TASK DESCRIPTION: Find the string "Sabiha" in the listing and report every line that has it.

** EXTRACTED ENTRIES follows **

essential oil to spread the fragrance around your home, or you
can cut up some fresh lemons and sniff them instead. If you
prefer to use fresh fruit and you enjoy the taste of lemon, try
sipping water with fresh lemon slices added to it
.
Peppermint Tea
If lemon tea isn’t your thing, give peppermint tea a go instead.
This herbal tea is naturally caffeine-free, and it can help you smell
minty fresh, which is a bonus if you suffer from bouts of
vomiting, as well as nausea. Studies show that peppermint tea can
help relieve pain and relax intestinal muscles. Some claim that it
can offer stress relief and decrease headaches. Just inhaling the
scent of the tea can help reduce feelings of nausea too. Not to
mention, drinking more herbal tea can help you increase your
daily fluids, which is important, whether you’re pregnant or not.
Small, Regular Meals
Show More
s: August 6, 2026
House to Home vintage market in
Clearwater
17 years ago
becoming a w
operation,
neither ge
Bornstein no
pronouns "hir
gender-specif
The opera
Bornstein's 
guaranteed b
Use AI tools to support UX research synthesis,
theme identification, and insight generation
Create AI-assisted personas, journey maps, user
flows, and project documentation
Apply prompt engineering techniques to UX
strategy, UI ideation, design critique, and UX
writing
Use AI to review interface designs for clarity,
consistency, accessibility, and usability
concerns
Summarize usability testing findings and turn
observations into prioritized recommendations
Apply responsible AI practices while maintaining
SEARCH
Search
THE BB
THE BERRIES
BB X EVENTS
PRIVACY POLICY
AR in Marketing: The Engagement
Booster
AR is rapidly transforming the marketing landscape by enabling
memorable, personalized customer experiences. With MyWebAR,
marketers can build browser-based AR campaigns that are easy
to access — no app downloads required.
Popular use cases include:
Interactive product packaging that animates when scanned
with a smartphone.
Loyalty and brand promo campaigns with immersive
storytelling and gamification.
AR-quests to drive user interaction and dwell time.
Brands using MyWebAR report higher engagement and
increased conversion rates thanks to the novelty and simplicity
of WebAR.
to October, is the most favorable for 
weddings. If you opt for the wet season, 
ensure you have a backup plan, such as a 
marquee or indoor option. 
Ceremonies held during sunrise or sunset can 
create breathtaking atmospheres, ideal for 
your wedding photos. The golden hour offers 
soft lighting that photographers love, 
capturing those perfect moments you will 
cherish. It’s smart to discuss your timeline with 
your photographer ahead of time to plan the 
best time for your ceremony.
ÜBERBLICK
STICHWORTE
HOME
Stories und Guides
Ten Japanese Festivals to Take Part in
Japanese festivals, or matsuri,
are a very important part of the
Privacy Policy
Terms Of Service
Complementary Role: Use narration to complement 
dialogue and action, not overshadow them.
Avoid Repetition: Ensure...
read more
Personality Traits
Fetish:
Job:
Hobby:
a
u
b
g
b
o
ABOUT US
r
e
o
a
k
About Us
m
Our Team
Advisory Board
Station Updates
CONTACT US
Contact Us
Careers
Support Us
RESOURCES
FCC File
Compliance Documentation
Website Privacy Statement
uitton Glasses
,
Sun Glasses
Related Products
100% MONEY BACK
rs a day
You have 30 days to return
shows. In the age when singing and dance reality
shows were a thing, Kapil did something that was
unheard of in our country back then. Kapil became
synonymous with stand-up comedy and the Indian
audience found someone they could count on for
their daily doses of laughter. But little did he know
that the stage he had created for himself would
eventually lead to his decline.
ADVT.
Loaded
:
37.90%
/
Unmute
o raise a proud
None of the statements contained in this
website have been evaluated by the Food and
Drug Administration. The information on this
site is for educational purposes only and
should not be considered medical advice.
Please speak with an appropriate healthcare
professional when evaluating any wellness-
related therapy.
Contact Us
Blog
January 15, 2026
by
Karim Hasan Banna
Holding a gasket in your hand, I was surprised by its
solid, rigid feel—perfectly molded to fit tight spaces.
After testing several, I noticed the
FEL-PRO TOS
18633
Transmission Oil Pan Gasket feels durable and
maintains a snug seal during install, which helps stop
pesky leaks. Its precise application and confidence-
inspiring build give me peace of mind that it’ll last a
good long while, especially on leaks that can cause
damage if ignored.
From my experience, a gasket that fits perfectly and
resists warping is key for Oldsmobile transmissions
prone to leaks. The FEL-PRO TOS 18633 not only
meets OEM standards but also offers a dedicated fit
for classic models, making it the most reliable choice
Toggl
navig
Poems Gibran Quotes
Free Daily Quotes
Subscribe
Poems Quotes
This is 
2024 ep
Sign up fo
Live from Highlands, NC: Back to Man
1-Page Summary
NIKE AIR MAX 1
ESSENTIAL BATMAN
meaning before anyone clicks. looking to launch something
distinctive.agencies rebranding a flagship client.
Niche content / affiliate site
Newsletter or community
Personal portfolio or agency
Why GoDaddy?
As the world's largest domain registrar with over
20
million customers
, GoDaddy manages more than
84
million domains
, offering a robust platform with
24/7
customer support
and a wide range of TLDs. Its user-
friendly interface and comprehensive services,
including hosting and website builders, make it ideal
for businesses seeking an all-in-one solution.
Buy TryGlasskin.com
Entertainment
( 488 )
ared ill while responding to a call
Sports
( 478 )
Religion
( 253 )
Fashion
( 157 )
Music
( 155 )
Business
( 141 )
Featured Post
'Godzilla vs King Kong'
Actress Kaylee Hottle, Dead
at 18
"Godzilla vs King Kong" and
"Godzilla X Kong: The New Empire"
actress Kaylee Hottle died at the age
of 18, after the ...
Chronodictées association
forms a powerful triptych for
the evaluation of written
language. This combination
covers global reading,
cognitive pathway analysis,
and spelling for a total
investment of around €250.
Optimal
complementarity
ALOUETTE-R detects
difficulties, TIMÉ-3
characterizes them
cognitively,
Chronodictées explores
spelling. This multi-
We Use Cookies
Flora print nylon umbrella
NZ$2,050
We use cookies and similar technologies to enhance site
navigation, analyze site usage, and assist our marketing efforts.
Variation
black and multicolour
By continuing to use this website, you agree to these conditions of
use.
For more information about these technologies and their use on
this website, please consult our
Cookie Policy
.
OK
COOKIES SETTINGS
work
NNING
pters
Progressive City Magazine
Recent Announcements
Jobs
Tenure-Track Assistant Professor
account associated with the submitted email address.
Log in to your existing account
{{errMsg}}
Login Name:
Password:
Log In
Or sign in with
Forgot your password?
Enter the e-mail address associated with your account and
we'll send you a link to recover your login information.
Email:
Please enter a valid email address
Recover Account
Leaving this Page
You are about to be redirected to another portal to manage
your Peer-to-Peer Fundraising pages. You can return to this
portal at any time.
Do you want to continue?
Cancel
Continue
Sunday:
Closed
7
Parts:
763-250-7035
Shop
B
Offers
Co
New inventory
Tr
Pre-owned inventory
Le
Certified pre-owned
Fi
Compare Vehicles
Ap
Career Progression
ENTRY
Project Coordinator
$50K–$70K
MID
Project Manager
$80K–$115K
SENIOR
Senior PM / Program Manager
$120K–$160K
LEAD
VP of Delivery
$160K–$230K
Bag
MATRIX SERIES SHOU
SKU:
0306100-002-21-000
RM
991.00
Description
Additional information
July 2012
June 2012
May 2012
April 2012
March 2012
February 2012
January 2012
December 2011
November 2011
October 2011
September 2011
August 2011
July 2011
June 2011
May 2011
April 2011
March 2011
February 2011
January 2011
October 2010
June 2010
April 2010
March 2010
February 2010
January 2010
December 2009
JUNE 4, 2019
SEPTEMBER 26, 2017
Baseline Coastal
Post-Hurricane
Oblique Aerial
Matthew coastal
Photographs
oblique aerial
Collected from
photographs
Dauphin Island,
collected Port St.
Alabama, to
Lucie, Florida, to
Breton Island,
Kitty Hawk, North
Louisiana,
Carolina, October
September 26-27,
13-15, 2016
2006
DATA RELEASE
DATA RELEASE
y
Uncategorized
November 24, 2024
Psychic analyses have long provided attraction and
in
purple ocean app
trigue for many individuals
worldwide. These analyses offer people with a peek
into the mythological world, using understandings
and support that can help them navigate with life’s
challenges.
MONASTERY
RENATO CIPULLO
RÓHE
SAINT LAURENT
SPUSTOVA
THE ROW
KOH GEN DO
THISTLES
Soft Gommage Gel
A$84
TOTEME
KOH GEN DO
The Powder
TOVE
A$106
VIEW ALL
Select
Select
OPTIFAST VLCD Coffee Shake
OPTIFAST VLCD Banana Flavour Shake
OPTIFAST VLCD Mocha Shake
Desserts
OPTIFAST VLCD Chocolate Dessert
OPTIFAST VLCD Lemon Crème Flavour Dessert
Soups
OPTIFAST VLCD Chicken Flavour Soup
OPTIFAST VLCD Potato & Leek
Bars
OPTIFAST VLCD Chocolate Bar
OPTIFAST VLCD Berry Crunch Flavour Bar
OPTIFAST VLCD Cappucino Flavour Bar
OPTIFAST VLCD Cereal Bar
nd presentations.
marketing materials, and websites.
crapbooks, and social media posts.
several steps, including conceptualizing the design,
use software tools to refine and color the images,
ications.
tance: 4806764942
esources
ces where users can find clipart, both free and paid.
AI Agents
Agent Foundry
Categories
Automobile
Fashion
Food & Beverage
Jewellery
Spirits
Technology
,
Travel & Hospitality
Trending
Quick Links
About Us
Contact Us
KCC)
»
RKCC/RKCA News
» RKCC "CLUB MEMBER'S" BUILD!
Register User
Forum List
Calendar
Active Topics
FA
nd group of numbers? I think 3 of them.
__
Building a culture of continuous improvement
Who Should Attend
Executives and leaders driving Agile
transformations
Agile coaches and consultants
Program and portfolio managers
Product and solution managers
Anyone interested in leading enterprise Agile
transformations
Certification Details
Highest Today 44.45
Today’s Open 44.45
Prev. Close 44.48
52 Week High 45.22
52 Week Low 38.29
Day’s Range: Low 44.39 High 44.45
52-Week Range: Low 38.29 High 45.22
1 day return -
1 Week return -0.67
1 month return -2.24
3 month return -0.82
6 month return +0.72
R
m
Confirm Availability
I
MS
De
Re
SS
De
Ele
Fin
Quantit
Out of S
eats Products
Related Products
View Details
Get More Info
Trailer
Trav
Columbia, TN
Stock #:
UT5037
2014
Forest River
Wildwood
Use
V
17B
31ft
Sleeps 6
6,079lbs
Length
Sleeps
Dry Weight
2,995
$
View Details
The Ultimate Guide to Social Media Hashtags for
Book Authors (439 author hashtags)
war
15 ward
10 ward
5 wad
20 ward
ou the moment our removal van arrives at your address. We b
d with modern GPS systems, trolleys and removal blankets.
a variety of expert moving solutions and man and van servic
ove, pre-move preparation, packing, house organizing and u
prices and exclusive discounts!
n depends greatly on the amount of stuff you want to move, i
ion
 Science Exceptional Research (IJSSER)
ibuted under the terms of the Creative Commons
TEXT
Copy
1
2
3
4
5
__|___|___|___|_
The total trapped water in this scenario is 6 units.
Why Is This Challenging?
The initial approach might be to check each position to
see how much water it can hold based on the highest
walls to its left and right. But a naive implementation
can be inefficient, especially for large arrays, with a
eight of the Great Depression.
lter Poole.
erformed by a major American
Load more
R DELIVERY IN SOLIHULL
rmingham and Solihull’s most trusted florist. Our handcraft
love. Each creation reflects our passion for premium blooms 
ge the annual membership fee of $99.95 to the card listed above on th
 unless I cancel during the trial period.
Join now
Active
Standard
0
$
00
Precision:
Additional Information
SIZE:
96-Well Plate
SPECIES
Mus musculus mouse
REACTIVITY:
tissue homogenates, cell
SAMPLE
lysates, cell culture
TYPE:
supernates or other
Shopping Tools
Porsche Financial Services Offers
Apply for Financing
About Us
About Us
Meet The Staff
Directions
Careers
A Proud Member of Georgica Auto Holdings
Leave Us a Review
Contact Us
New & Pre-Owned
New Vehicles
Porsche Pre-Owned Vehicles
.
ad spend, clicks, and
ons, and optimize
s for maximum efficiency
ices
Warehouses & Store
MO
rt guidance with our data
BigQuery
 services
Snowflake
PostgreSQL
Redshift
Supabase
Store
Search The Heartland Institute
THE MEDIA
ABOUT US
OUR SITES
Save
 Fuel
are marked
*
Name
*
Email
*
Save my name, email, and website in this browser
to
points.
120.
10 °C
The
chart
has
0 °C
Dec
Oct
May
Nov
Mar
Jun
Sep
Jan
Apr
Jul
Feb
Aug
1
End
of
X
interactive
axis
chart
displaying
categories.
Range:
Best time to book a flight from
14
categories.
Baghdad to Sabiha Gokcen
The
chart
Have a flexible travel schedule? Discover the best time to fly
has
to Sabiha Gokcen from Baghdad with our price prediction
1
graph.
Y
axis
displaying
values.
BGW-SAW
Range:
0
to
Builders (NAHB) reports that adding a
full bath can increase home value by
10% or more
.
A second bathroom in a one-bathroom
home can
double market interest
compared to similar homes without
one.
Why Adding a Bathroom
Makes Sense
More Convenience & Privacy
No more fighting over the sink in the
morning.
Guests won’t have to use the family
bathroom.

** End of EXTRACTED ENTRIES **

ANSWER AREA:
Baghdad to Sabiha Gokcen
to Sabiha Gokcen from Baghdad with our price prediction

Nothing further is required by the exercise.